● Written task 1
According to the text on ELSS funds, why do individuals often make sub-optimal decisions with their tax-saving investments? Answer in one to three sentences.

● Text shown
:::::

Friday, September 30, 2016

Prajna Capital

Prajna Capital


Advantages of ELSS funds

Posted: 30 Sep 2016 04:50 AM PDT

 

ELSS funds are an advantageous way to use the Rs 1.5 lakh limit for tax saving investments under Section 80C

 

 The Many Advantages of ELSS Funds

Under Indian tax laws, savers have a complete range of tax saving instruments available to them. And yet, individuals often take sub-optimal investment decisions with their tax-saving investments. Deposits with long lock-ins that hardly pay anything more than inflation; insurance schemes that eat away a lot of the gains in agent commissions; Equity linked Savings Schemes (ELSS) of mutual funds chosen with scant regard to performance track-records--all these (and more) are often seen when it comes to tax-saving investments.
 
 

Why does this happen? One common reason is that there is a confusion of goals between saving tax and making investments. The typical investor makes this decision either in late March under the duress of having the deadline slip by, or under intense pressure by a salesman who drives home the fact that time is running out. At the end of the day, we make suboptimal investment decisions and when they ever realise it, they console themselves by saying that that at least they got tax benefits for the investments.

 

This duality of concern--tax as well as investments--prevents clear-headed thinking about just exactly what one is getting out of an investment and whether the quantum of any disadvantages are actually worth the quantum of tax benefits that are being obtained. Investors should work on eliminating both these sources of poor decision-making--time pressure as well as not thinking about these investments as investments.

:::::

● Records supplied
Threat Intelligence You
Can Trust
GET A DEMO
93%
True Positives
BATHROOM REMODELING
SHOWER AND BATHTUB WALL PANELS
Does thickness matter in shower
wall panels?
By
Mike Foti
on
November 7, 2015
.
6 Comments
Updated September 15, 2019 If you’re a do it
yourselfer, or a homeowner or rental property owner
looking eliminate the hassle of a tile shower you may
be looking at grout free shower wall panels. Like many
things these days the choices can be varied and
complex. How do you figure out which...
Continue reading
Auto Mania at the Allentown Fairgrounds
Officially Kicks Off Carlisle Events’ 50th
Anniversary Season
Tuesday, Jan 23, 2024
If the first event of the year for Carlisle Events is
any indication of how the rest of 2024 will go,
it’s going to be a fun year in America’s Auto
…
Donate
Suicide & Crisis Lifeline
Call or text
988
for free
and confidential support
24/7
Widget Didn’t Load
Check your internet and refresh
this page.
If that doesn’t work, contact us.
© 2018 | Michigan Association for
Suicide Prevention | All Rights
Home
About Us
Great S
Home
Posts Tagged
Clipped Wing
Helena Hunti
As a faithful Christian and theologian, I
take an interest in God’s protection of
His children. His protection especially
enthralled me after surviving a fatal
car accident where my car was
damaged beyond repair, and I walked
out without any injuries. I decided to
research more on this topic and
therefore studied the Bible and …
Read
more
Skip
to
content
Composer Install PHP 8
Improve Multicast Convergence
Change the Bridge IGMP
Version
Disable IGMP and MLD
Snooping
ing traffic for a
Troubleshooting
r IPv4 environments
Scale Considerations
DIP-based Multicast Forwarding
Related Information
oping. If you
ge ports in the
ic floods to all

:::::

● Written task 2
Please rewrite the entries from the first line up to and including the line with "Tuesday, Jan 23, 2024", changing "Allentown Fairgrounds" to "Lehigh Valley Fairgrounds" and leaving everything else unchanged.

● Your response 1
There is a confusion of goals between saving tax and making investments. The typical investor decides either in late March, under the duress of the deadline slipping by, or under intense pressure from a salesman who stresses that time is running out.

● Your response 2
Threat Intelligence You
Can Trust
GET A DEMO
93%
True Positives
BATHROOM REMODELING
SHOWER AND BATHTUB WALL PANELS
Does thickness matter in shower
wall panels?
By
Mike Foti
on
November 7, 2015
.
6 Comments
Updated September 15, 2019 If you’re a do it
yourselfer, or a homeowner or rental property owner
looking eliminate the hassle of a tile shower you may
be looking at grout free shower wall panels. Like many
things these days the choices can be varied and
complex. How do you figure out which...
Continue reading
Auto Mania at the Lehigh Valley Fairgrounds
Officially Kicks Off Carlisle Events’ 50th
Anniversary Season
Tuesday, Jan 23, 2024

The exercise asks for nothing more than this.